All I was left with 'After the Dark' was a massive head scratcher
It is a shame when such a great idea with so much potential is executed improperly and inevitably fails. That is the case here with 'After the Dark.' The film begins immersing you into the world of Philosophy. The teacher asks his class questions revolving around situations of morality or rationality and how they would go about it. You find yourself answering these hypothetical questions for yourself and then realizing that this is a movie that you can become indulged in without any proper knowledge of philosophy. The one thing that the film did do well was taking an experiment that realistically only took place in one location, and made it interesting by adding other dimensions to it. This was repeated three times with different outcomes and I would find myself correcting their mistakes, thinking that I could figure this puzzle out. What I didn't know was that the movie in itself was a puzzle I would never figure out.

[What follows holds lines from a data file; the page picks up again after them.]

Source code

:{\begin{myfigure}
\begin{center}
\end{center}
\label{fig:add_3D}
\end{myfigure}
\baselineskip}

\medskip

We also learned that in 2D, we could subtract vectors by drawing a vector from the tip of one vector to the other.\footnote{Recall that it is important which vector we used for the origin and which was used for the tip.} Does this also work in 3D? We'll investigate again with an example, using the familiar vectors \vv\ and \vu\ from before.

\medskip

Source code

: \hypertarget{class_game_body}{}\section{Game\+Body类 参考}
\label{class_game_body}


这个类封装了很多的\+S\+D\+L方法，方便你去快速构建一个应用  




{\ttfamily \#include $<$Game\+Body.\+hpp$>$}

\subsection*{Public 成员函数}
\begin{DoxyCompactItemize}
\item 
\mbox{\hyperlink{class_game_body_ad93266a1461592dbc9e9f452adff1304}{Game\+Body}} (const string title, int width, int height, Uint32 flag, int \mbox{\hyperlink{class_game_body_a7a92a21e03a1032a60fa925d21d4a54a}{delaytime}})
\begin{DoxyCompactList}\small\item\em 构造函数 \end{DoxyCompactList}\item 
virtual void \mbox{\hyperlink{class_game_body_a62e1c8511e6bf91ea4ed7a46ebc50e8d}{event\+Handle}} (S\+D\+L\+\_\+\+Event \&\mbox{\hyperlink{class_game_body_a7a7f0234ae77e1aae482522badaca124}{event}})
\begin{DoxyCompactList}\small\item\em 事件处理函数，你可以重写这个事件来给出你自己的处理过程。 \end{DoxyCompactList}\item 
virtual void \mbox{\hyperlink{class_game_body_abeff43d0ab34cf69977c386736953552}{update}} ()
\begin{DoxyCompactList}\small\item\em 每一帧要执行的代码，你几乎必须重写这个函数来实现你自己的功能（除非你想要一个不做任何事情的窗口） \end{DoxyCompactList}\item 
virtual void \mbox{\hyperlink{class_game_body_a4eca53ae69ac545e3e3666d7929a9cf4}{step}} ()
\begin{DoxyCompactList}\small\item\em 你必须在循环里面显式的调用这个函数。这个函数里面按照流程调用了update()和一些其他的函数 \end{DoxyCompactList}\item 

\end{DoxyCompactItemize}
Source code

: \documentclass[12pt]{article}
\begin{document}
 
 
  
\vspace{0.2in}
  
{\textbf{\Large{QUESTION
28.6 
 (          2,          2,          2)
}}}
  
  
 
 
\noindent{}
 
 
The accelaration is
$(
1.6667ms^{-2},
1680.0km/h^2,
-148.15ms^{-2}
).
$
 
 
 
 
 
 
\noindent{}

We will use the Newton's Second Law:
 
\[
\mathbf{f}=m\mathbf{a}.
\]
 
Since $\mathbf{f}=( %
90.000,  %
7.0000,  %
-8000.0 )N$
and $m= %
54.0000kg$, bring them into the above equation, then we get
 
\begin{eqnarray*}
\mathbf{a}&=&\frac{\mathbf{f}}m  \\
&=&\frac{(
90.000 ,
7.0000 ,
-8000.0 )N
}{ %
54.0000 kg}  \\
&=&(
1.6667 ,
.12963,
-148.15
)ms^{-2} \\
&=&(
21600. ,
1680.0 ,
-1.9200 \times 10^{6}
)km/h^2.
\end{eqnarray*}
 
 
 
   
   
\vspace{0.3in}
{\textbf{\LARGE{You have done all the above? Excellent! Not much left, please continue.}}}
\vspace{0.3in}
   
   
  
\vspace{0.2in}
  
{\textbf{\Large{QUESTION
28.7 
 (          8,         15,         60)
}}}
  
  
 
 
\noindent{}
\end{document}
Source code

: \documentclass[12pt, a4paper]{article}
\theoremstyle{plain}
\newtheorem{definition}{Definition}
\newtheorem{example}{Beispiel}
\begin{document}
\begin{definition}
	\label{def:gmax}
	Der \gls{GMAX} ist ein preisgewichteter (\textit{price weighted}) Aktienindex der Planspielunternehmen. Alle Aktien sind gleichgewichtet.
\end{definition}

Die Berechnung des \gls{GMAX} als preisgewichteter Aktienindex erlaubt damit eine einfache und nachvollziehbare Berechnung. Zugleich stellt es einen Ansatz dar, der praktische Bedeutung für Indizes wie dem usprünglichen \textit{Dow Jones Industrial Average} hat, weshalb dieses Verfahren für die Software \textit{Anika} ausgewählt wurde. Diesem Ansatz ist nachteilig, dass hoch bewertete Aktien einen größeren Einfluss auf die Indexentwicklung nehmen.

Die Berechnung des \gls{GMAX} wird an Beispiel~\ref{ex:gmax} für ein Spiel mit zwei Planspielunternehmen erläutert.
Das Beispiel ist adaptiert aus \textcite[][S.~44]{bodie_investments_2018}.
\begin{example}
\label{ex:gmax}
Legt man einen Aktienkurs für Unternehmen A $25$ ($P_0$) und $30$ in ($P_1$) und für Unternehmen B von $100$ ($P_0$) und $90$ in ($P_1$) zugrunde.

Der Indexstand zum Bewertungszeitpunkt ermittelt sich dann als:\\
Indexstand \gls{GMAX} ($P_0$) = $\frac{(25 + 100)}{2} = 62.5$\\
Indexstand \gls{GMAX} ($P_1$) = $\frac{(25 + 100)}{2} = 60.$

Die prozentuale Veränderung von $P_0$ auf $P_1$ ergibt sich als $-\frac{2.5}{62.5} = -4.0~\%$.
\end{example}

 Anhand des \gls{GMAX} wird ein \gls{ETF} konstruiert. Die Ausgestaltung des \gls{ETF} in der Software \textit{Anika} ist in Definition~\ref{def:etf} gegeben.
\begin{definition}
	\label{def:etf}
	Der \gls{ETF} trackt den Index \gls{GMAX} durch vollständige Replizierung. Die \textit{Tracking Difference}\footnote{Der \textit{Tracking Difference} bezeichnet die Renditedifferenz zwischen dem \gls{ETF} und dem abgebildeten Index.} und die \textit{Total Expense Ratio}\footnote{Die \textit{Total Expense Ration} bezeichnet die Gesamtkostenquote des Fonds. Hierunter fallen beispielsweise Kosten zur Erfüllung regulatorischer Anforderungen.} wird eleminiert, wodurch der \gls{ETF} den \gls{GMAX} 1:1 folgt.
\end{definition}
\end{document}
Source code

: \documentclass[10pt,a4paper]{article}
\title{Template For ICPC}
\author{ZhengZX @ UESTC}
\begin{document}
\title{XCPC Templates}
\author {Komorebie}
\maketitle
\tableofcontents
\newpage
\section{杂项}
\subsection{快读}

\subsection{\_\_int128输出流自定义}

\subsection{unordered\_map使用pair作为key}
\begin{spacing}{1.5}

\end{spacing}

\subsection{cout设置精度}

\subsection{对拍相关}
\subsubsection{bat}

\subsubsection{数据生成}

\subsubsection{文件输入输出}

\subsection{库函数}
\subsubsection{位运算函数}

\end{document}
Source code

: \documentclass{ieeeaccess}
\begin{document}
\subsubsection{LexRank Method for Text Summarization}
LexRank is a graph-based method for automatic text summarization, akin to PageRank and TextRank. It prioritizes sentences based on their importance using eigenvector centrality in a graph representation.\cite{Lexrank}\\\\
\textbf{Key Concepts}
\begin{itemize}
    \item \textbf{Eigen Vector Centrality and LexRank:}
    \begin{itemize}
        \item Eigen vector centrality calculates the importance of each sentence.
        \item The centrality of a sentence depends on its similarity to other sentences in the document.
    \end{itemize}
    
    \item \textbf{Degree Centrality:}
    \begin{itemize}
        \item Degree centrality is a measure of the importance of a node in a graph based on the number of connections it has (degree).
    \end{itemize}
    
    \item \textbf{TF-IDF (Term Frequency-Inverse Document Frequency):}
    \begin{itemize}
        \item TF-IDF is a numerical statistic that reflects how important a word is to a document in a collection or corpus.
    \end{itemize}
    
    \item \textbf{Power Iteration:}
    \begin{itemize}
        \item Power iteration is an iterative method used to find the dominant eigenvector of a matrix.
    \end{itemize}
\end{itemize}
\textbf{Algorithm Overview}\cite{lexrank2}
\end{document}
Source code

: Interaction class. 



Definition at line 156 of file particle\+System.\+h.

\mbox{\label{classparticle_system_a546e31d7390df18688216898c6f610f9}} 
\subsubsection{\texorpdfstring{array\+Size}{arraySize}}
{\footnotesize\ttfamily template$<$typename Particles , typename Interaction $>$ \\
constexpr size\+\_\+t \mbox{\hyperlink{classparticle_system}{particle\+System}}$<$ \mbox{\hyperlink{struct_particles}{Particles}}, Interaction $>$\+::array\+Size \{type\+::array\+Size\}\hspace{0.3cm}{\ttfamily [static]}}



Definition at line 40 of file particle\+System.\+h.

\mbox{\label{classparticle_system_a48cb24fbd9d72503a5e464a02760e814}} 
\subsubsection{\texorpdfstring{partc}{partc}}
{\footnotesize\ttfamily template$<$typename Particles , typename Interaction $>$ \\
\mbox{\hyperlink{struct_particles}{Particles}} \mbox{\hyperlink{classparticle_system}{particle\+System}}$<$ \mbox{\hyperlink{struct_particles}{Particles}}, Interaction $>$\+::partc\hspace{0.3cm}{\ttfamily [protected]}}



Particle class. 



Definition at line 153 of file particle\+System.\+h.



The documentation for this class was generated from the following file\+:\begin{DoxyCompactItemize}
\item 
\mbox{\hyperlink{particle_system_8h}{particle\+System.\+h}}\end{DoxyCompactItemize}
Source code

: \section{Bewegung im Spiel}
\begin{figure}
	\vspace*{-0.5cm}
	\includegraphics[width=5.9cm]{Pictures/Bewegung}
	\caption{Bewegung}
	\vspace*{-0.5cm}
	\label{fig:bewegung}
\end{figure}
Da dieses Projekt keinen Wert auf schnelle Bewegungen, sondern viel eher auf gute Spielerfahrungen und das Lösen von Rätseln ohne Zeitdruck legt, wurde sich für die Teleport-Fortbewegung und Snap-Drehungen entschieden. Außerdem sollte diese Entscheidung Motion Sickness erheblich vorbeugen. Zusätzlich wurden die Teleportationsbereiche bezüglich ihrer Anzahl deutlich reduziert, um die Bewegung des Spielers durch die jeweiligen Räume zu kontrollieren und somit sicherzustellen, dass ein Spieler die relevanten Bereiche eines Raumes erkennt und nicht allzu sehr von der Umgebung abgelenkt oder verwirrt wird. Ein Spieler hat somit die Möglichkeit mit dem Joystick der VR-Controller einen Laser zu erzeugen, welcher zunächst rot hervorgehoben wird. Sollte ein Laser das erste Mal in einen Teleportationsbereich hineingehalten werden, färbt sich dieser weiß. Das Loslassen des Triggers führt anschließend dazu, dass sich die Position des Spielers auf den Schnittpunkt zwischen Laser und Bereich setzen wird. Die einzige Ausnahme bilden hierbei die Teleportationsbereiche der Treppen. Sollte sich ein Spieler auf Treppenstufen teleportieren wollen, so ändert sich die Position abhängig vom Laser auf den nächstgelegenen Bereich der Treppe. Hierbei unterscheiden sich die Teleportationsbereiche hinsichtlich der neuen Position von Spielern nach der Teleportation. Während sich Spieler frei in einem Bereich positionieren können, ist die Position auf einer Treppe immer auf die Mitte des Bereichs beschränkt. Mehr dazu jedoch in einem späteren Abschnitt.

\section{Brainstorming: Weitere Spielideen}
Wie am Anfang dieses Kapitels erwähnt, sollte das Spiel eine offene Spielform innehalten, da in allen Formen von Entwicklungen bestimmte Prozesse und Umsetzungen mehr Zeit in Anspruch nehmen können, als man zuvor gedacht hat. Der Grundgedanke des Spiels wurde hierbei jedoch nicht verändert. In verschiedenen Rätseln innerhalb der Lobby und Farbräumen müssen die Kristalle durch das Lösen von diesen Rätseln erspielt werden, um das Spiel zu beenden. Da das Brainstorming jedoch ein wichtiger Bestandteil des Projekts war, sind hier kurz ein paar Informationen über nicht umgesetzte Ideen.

'After the Dark' felt like a 1,000 piece puzzle that you were just about to finish perfectly until you realize that the last piece just doesn't fit right. The movie up until the final 20 minutes or so is really intriguing. It asks all the right questions to get your brain working, however, your brain is working towards an answer that is never given to you. The ending doesn't make sense by any means and it certainly doesn't tie everything up in a nice bow like you so desperately hoped for. Instead, it leaves you questioning the fate of some of the characters and why the last hour of the movie was even relevant.
Aside from some beautiful cinematography, satisfying performances from a young cast and an original take on a film, 'After the Dark' doesn't deliver. It tries to answer questions that no one was searching for a resolution to and denies to answer the questions they were so evidently setting up throughout the entire film.